Madison Fire Department Lt. Jon Mast doesn’t dread working overnight New Year’s Eve.

“Every day when you come into work, you prepare for the worst and hope for the best,” Mast said. “I don’t want to say (New Year’s Eve) is low key, but it’s pretty normal. We don’t have most of the UW students. College students are out of town, home on break, so some of the downtown bars are less crowded.”

Mast said another factor is that bars stay open past their usual close time, so partygoers trickle out rather than exit at the same time.

He said others can make his job easier and keep themselves safe by avoiding drinking and driving, adding that walkers should be careful, too.

“Inebriated walking can be a problem, too,” Mast said. “Not good things can happen to your body if you pass out in 28 degree weather.”

Martin said the ER does see a lot of pedestrian vs. car accidents.

“A lot do involve alcohol,” he said. “It’s sad. Those are some of the worst traumas we see.”

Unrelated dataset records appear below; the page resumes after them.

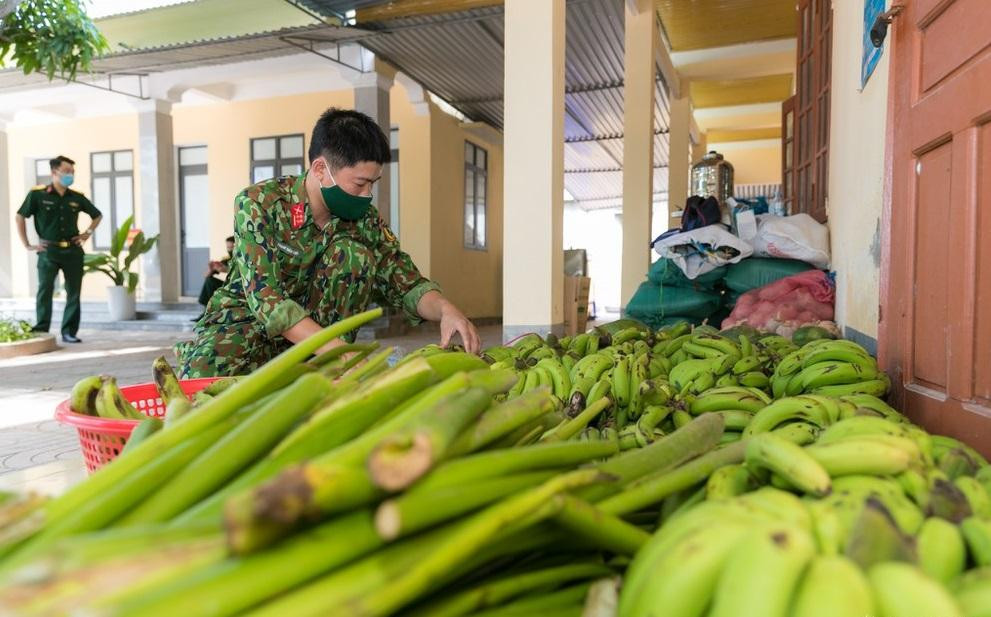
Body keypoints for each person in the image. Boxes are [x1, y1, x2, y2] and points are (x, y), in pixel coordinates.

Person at [177, 108, 480, 377]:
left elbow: (404, 281)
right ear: (321, 169)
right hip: (247, 323)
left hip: (322, 344)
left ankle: (325, 372)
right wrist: (341, 351)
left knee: (353, 254)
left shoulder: (365, 220)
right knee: (202, 378)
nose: (367, 194)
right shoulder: (260, 203)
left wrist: (445, 309)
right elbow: (267, 300)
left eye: (373, 184)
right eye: (360, 183)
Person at [15, 155, 102, 344]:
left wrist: (87, 233)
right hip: (48, 251)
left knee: (74, 292)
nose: (70, 174)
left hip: (72, 251)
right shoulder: (38, 194)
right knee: (45, 290)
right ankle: (41, 329)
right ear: (54, 172)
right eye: (67, 171)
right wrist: (27, 244)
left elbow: (97, 215)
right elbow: (20, 216)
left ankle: (69, 332)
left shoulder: (76, 197)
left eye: (72, 171)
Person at [191, 235, 235, 321]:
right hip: (227, 285)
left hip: (235, 286)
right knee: (209, 280)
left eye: (232, 247)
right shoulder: (226, 259)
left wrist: (226, 269)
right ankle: (206, 310)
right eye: (228, 247)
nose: (230, 250)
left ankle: (206, 312)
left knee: (210, 283)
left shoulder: (240, 259)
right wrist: (211, 269)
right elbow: (206, 275)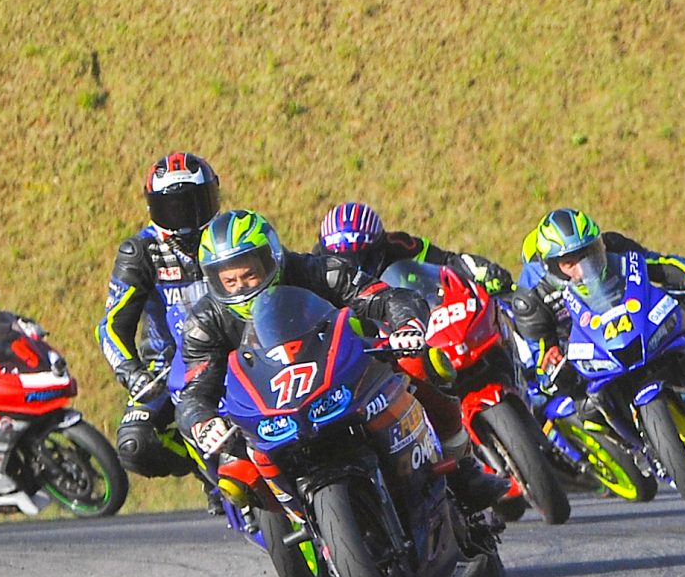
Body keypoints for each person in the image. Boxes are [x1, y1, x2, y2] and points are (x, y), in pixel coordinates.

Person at [169, 210, 507, 513]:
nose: (241, 286)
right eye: (229, 280)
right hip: (270, 404)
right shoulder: (205, 322)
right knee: (232, 468)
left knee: (417, 365)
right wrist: (201, 420)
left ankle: (464, 470)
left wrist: (407, 324)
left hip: (339, 370)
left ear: (271, 259)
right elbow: (195, 389)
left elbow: (383, 297)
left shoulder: (315, 270)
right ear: (213, 281)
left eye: (250, 274)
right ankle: (289, 527)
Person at [98, 152, 222, 481]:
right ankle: (199, 464)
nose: (185, 220)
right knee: (134, 445)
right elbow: (111, 326)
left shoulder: (231, 234)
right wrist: (131, 373)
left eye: (194, 204)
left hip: (235, 351)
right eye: (172, 208)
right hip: (168, 367)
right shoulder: (140, 252)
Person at [510, 208, 685, 396]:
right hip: (589, 359)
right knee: (584, 408)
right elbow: (541, 356)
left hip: (637, 326)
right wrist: (551, 361)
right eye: (569, 264)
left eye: (586, 255)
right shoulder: (531, 296)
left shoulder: (614, 247)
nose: (582, 270)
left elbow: (655, 263)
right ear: (552, 267)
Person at [315, 201, 516, 297]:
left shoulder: (396, 244)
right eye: (342, 260)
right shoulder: (312, 266)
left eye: (364, 258)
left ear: (379, 247)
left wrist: (482, 271)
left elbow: (446, 260)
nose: (355, 271)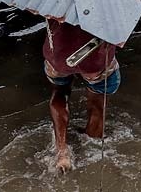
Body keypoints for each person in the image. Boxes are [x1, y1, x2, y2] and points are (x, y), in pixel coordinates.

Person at [43, 19, 120, 173]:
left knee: (60, 92)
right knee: (98, 101)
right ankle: (92, 143)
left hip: (58, 59)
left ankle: (62, 152)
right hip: (95, 62)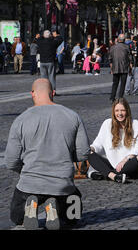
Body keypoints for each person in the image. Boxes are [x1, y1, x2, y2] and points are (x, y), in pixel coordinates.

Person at [5, 78, 90, 230]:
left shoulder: (21, 120)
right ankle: (53, 207)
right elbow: (83, 153)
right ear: (53, 93)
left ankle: (29, 210)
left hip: (30, 184)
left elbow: (11, 161)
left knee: (16, 217)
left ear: (32, 94)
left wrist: (25, 170)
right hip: (63, 184)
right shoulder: (72, 116)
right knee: (74, 216)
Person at [88, 98, 138, 183]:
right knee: (89, 153)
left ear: (127, 111)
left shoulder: (135, 123)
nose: (120, 114)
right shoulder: (107, 123)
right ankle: (113, 176)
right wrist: (91, 149)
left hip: (127, 165)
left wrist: (125, 160)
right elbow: (98, 144)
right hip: (112, 165)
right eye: (117, 111)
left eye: (122, 110)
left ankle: (107, 173)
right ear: (113, 112)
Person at [35, 30, 63, 95]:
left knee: (43, 78)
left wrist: (44, 36)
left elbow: (37, 38)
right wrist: (53, 36)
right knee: (51, 77)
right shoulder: (53, 42)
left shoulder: (40, 41)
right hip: (50, 61)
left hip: (42, 62)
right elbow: (60, 38)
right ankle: (53, 91)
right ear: (50, 35)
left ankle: (45, 91)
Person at [109, 34, 132, 103]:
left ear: (118, 39)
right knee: (123, 84)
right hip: (124, 68)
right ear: (124, 40)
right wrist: (130, 69)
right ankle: (120, 97)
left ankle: (112, 98)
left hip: (115, 68)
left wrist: (111, 69)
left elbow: (110, 59)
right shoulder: (127, 47)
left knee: (115, 83)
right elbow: (130, 59)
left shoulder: (112, 47)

Over the years, Martin said he hasn’t minded working New Year’s Eves.

“The ER is a great team to be a part of,” he said. “That’s one of the things that draws people (to work in) the ER in general and to work through that shift on New Year’s Eve.”

At Fire Station #1, Mast will be working until 7 a.m. New Year’s Day and may miss the rollover to the new decade altogether.

“A lot of times you’re out on a call and you leave at 11:50 and come back, it’s 12:15 and all the confetti has went off and fireworks went off,” he said. “It’s part of our job.”

It’s a job he’s happy to do.

“Bring in 2020, here we go,” Mast said.